#### PROBLEM TO WORK ON:
Excluding pictures, give the entries again exactly as they appear.

___ PROVIDED DATA ___

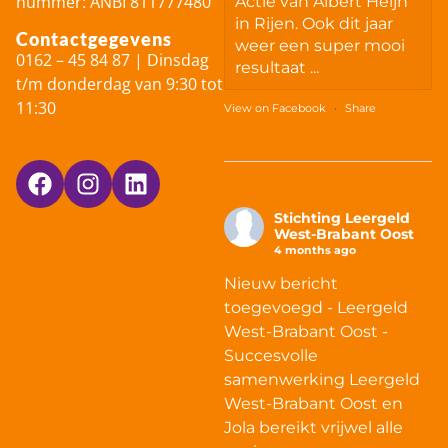
nummer: ANBI 811777480
Actie van Albert Heijn
in Rijen. Ook dit jaar
Contactgegevens
weer een super mooi
0162 – 45 84 87 | Dinsdag
resultaat ...
t/m donderdag van 9:30 tot
11:30
View on Facebook
·
Share
Stichting Leergeld
West-Brabant Oost
4 months ago
Nieuw bericht
toegevoegd - Leergeld
West-Brabant Oost -
Succesvolle
samenwerking Leergeld
West-Brabant Oost en
Jola bereikt vrijwel alle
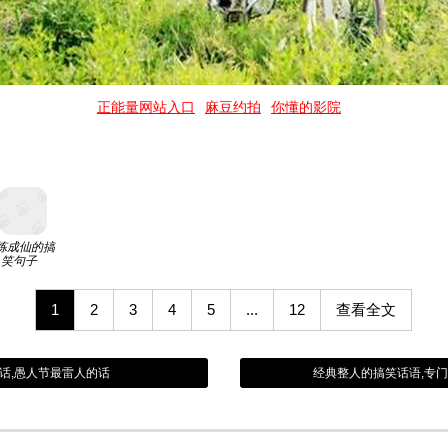
正能量网站入口
麻豆约拍
你懂的影院
炼成仙的搞
笑句子
1
2
3
4
5
...
12
查看全文
的话,愚人节最雷人的话
经典整人的搞笑话语,专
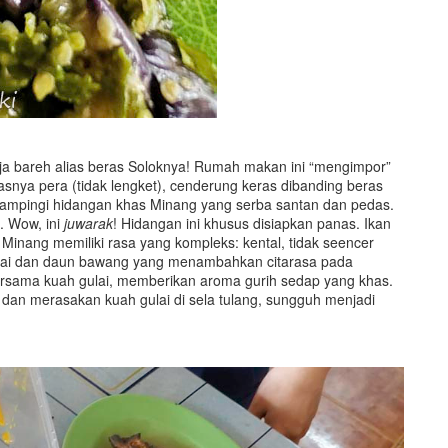
a bareh alias beras Soloknya! Rumah makan ini “mengimpor”
asnya pera (tidak lengket), cenderung keras dibanding beras
endampingi hidangan khas Minang yang serba santan dan pedas.
. Wow, ini
juwarak
! Hidangan ini khusus disiapkan panas. Ikan
n Minang memiliki rasa yang kompleks: kental, tidak seencer
abai dan daun bawang yang menambahkan citarasa pada
 bersama kuah gulai, memberikan aroma gurih sedap yang khas.
 dan merasakan kuah gulai di sela tulang, sungguh menjadi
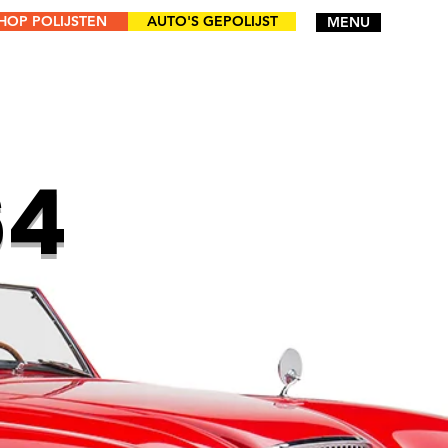
OP POLIJSTEN
AUTO'S GEPOLIJST
MENU
ZELF POLIJSTEN
64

___

#### YOUR SOLUTION:
nummer: ANBI 811777480
Actie van Albert Heijn
in Rijen. Ook dit jaar
Contactgegevens
weer een super mooi
0162 – 45 84 87 | Dinsdag
resultaat ...
t/m donderdag van 9:30 tot
11:30
View on Facebook
·
Share
Stichting Leergeld
West-Brabant Oost
4 months ago
Nieuw bericht
toegevoegd - Leergeld
West-Brabant Oost -
Succesvolle
samenwerking Leergeld
West-Brabant Oost en
Jola bereikt vrijwel alle
正能量网站入口
麻豆约拍
你懂的影院
炼成仙的搞
笑句子
1
2
3
4
5
...
12
查看全文
的话,愚人节最雷人的话
经典整人的搞笑话语,专
a bareh alias beras Soloknya! Rumah makan ini “mengimpor”
asnya pera (tidak lengket), cenderung keras dibanding beras
endampingi hidangan khas Minang yang serba santan dan pedas.
. Wow, ini
juwarak
! Hidangan ini khusus disiapkan panas. Ikan
n Minang memiliki rasa yang kompleks: kental, tidak seencer
abai dan daun bawang yang menambahkan citarasa pada
 bersama kuah gulai, memberikan aroma gurih sedap yang khas.
 dan merasakan kuah gulai di sela tulang, sungguh menjadi
OP POLIJSTEN
AUTO'S GEPOLIJST
MENU
ZELF POLIJSTEN
64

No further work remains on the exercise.